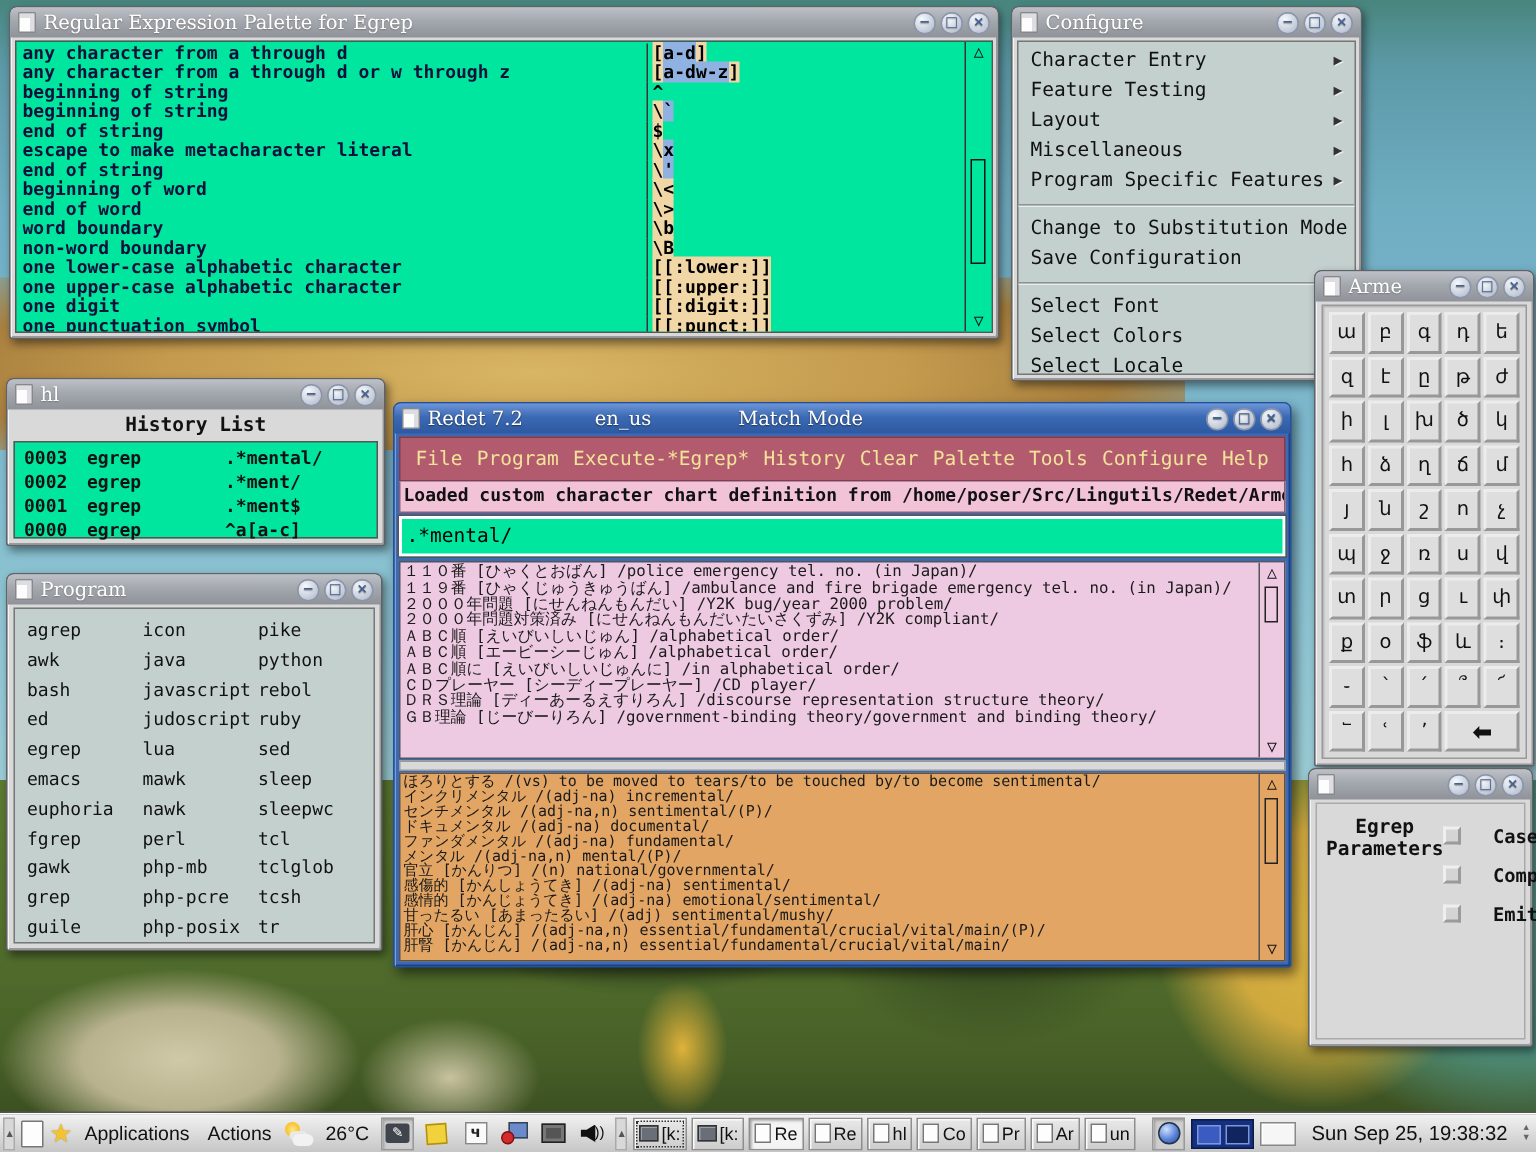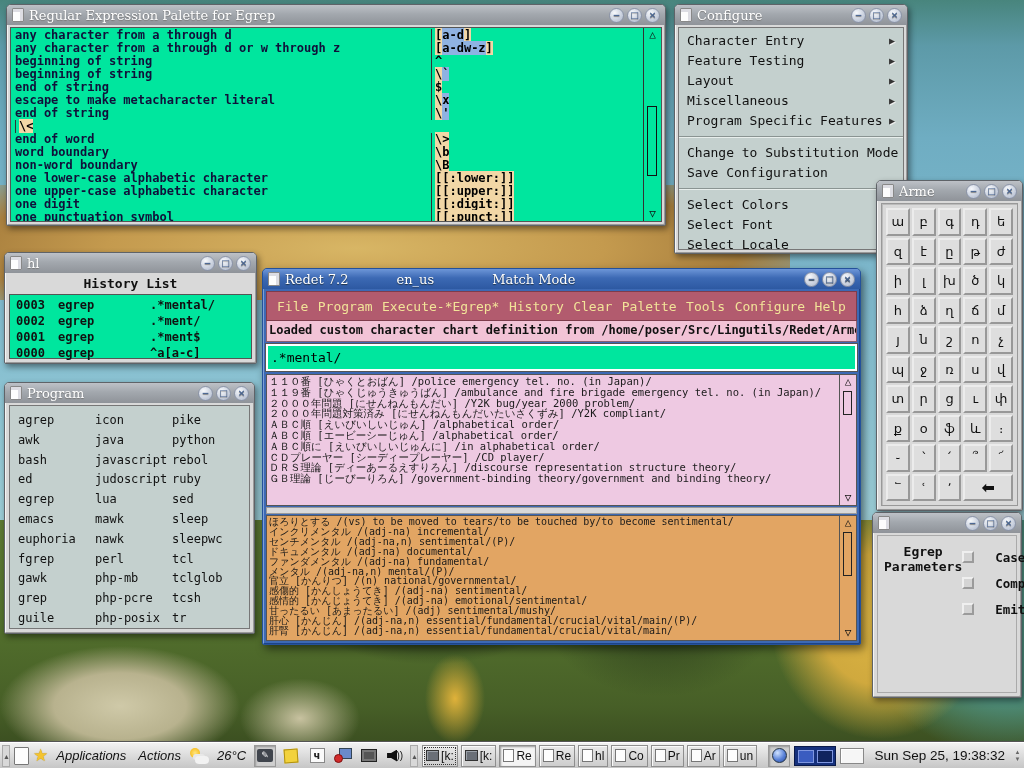--- a/index.html
+++ b/index.html
@@ -132,21 +132,21 @@
 
   
   .taskbar { position:absolute; left:0; top:742px; width:1024px; height:26px;
              background:linear-gradient(180deg,#f2f2f2 0%,#dcdcdc 50%,#c6c6c6 100%);
              border-top:1px solid #fff; box-shadow:0 -1px 0 #555; display:flex; align-items:center; gap:4px; padding:0 2px;
              font:13px "Liberation Sans", sans-serif; color:#111; z-index:20; }
   .hidearrow { width:8px; height:22px; border:1px solid #aaa; background:#d8d8d8; color:#555;
                font-size:7px; line-height:22px; text-align:center; flex:none; }
   .tk-page { width:15px; height:18px; background:#fdfdfd; border:1px solid #777; border-radius:1px; flex:none; }
   .tk-star { color:#f4c430; font-size:17px; text-shadow:0 0 1px #a67c00; flex:none; }
-  .tk-label { padding:0 4px; flex:none;font-style:italic; }
+  .tk-label { padding:0 4px; flex:none; }
   .tk-weather { position:relative; width:20px; height:18px; flex:none; }
   .tk-weather .sun { position:absolute; left:1px; top:1px; width:10px; height:10px; border-radius:50%;
                      background:radial-gradient(#ffe680,#f4b000); }
   .tk-weather .cloud { position:absolute; right:0; bottom:1px; width:14px; height:8px; border-radius:6px;
                        background:#f2f2f2; box-shadow:-3px -3px 0 -1px #e8e8e8; }
   .tk-ico { width:22px; height:22px; flex:none; display:flex; align-items:center; justify-content:center; }
   .tk-ico.sunken { border:1px solid #999; box-shadow:inset 1px 1px 2px #999; background:#cfcfcf; }
   .ic-shot { width:16px; height:13px; background:#40454d; border-radius:2px; color:#fff; font-size:9px; line-height:13px; text-align:center; }
   .ic-note { width:14px; height:14px; background:#f2d23c; border:1px solid #b09010; transform:rotate(-4deg); }
   .ic-word { width:15px; height:15px; background:#fafafa; border:1px solid #888; font:bold 10px/14px "DejaVu Sans", sans-serif; text-align:center; color:#222; }
@@ -217,20 +217,21 @@
         </div>
         <div class="regex-row">
           <span class="regex-desc">escape to make metacharacter literal</span>
           <span class="regex-pat"><span class="seg">\</span><span class="seg pb">x</span></span>
         </div>
         <div class="regex-row">
           <span class="regex-desc">end of string</span>
           <span class="regex-pat"><span class="seg">\</span><span class="seg pb">'</span></span>
         </div>
         <div class="regex-row">
+          <span class="regex-desc">beginning of word</span>
           <span class="regex-pat"><span class="seg">\&lt;</span></span>
         </div>
         <div class="regex-row">
           <span class="regex-desc">end of word</span>
           <span class="regex-pat"><span class="seg">\&gt;</span></span>
         </div>
         <div class="regex-row">
           <span class="regex-desc">word boundary</span>
           <span class="regex-pat"><span class="seg">\b</span></span>
         </div>
@@ -296,24 +297,24 @@
       </div>
       <div class="menu-sep"></div>
       <div class="menu-item">
         <span class="lbl">Change to Substitution Mode</span>
       </div>
       <div class="menu-item">
         <span class="lbl">Save Configuration</span>
       </div>
       <div class="menu-sep"></div>
       <div class="menu-item">
+        <span class="lbl">Select Font</span>
+      </div>
+      <div class="menu-item">
         <span class="lbl">Select Colors</span>
-      </div>
-      <div class="menu-item">
-        <span class="lbl">Select Font</span>
       </div>
       <div class="menu-item">
         <span class="lbl">Select Locale</span>
       </div>
     </div>
 </div>
 
 <div class="win w-armen" style="z-index:3">
   <div class="tbar inactive">
     <span class="ticon"></span>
####
Because only the text is wanted, copy each record above precisely and omit its pictures.

--- a/index.html
+++ b/index.html
@@ -132,21 +132,21 @@
 
   
   .taskbar { position:absolute; left:0; top:742px; width:1024px; height:26px;
              background:linear-gradient(180deg,#f2f2f2 0%,#dcdcdc 50%,#c6c6c6 100%);
              border-top:1px solid #fff; box-shadow:0 -1px 0 #555; display:flex; align-items:center; gap:4px; padding:0 2px;
              font:13px "Liberation Sans", sans-serif; color:#111; z-index:20; }
   .hidearrow { width:8px; height:22px; border:1px solid #aaa; background:#d8d8d8; color:#555;
                font-size:7px; line-height:22px; text-align:center; flex:none; }
   .tk-page { width:15px; height:18px; background:#fdfdfd; border:1px solid #777; border-radius:1px; flex:none; }
   .tk-star { color:#f4c430; font-size:17px; text-shadow:0 0 1px #a67c00; flex:none; }
-  .tk-label { padding:0 4px; flex:none;font-style:italic; }
+  .tk-label { padding:0 4px; flex:none; }
   .tk-weather { position:relative; width:20px; height:18px; flex:none; }
   .tk-weather .sun { position:absolute; left:1px; top:1px; width:10px; height:10px; border-radius:50%;
                      background:radial-gradient(#ffe680,#f4b000); }
   .tk-weather .cloud { position:absolute; right:0; bottom:1px; width:14px; height:8px; border-radius:6px;
                        background:#f2f2f2; box-shadow:-3px -3px 0 -1px #e8e8e8; }
   .tk-ico { width:22px; height:22px; flex:none; display:flex; align-items:center; justify-content:center; }
   .tk-ico.sunken { border:1px solid #999; box-shadow:inset 1px 1px 2px #999; background:#cfcfcf; }
   .ic-shot { width:16px; height:13px; background:#40454d; border-radius:2px; color:#fff; font-size:9px; line-height:13px; text-align:center; }
   .ic-note { width:14px; height:14px; background:#f2d23c; border:1px solid #b09010; transform:rotate(-4deg); }
   .ic-word { width:15px; height:15px; background:#fafafa; border:1px solid #888; font:bold 10px/14px "DejaVu Sans", sans-serif; text-align:center; color:#222; }
@@ -217,20 +217,21 @@
         </div>
         <div class="regex-row">
           <span class="regex-desc">escape to make metacharacter literal</span>
           <span class="regex-pat"><span class="seg">\</span><span class="seg pb">x</span></span>
         </div>
         <div class="regex-row">
           <span class="regex-desc">end of string</span>
           <span class="regex-pat"><span class="seg">\</span><span class="seg pb">'</span></span>
         </div>
         <div class="regex-row">
+          <span class="regex-desc">beginning of word</span>
           <span class="regex-pat"><span class="seg">\&lt;</span></span>
         </div>
         <div class="regex-row">
           <span class="regex-desc">end of word</span>
           <span class="regex-pat"><span class="seg">\&gt;</span></span>
         </div>
         <div class="regex-row">
           <span class="regex-desc">word boundary</span>
           <span class="regex-pat"><span class="seg">\b</span></span>
         </div>
@@ -296,24 +297,24 @@
       </div>
       <div class="menu-sep"></div>
       <div class="menu-item">
         <span class="lbl">Change to Substitution Mode</span>
       </div>
       <div class="menu-item">
         <span class="lbl">Save Configuration</span>
       </div>
       <div class="menu-sep"></div>
       <div class="menu-item">
+        <span class="lbl">Select Font</span>
+      </div>
+      <div class="menu-item">
         <span class="lbl">Select Colors</span>
-      </div>
-      <div class="menu-item">
-        <span class="lbl">Select Font</span>
       </div>
       <div class="menu-item">
         <span class="lbl">Select Locale</span>
       </div>
     </div>
 </div>
 
 <div class="win w-armen" style="z-index:3">
   <div class="tbar inactive">
     <span class="ticon"></span>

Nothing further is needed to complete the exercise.